MnemeFusion is pre-1.0. The following APIs are considered stable and will not change without a version bump:

API Stable Since
Memory(path, config, user) 0.1.0
add(content, embedding, metadata, timestamp) 0.1.0
query(query_text, query_embedding, limit, namespace, filters) 0.1.0
search(query_embedding, top_k, namespace, filters) 0.1.0
get(memory_id) / delete(memory_id) 0.1.0
close() 0.1.0
add_batch(memories, namespace) 0.1.0
set_embedding_fn(fn) 0.1.0

Everything else (entity extraction API, profile management, config keys) may change between minor versions. The .mfdb file format includes embedded version metadata — format-breaking changes will be documented in the CHANGELOG.

Performance Characteristics

Operation Complexity Typical Latency
add() O(log n) HNSW insertion + O(n) BM25 update <5ms without entity extraction
add() with LLM extraction Same + LLM inference ~3-9s depending on GPU
query() O(k·log n) across all dimensions + RRF fusion ~50ms at 5K memories, ~200ms at 50K
search() O(k·log n) vector-only <10ms
get() / delete() O(1) key lookup <1ms
Storage overhead ~1.5-2x raw content size (384-dim embeddings)

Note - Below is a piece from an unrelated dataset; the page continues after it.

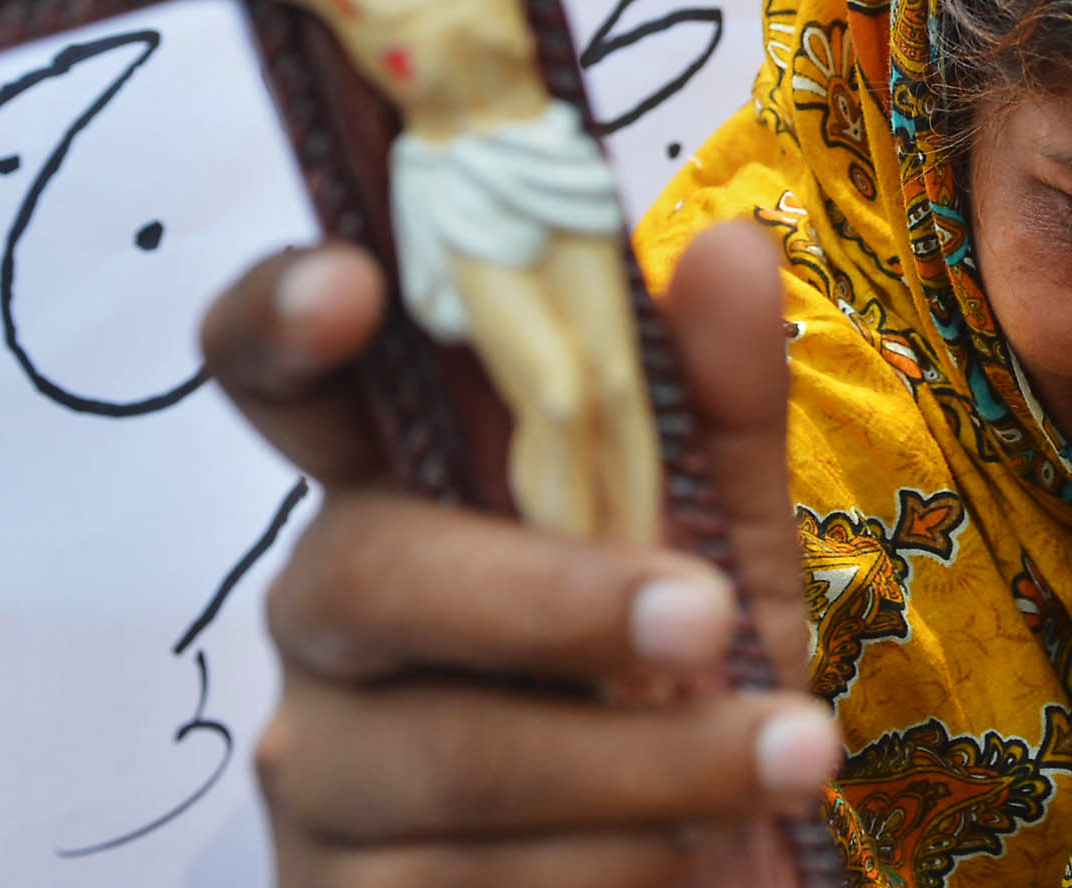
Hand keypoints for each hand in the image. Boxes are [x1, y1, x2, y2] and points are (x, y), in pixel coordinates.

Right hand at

Tested with up to 10K memories in a single .mfdb file. MnemeFusion is designed for per-entity databases — each user, contact, or conversation gets its own .mfdb file, typically containing 1K-10K memories. This atomic pattern keeps retrieval precise and scales horizontally.

Contributing

Contributions are welcome! See CONTRIBUTING.md for build instructions, test commands, and PR guidelines.

License

Licensed under either of:

at your option.

Acknowledgments

Built on excellent open-source libraries:


"SQLite for AI memory" — One entity, one file. Five dimensions. Zero complexity.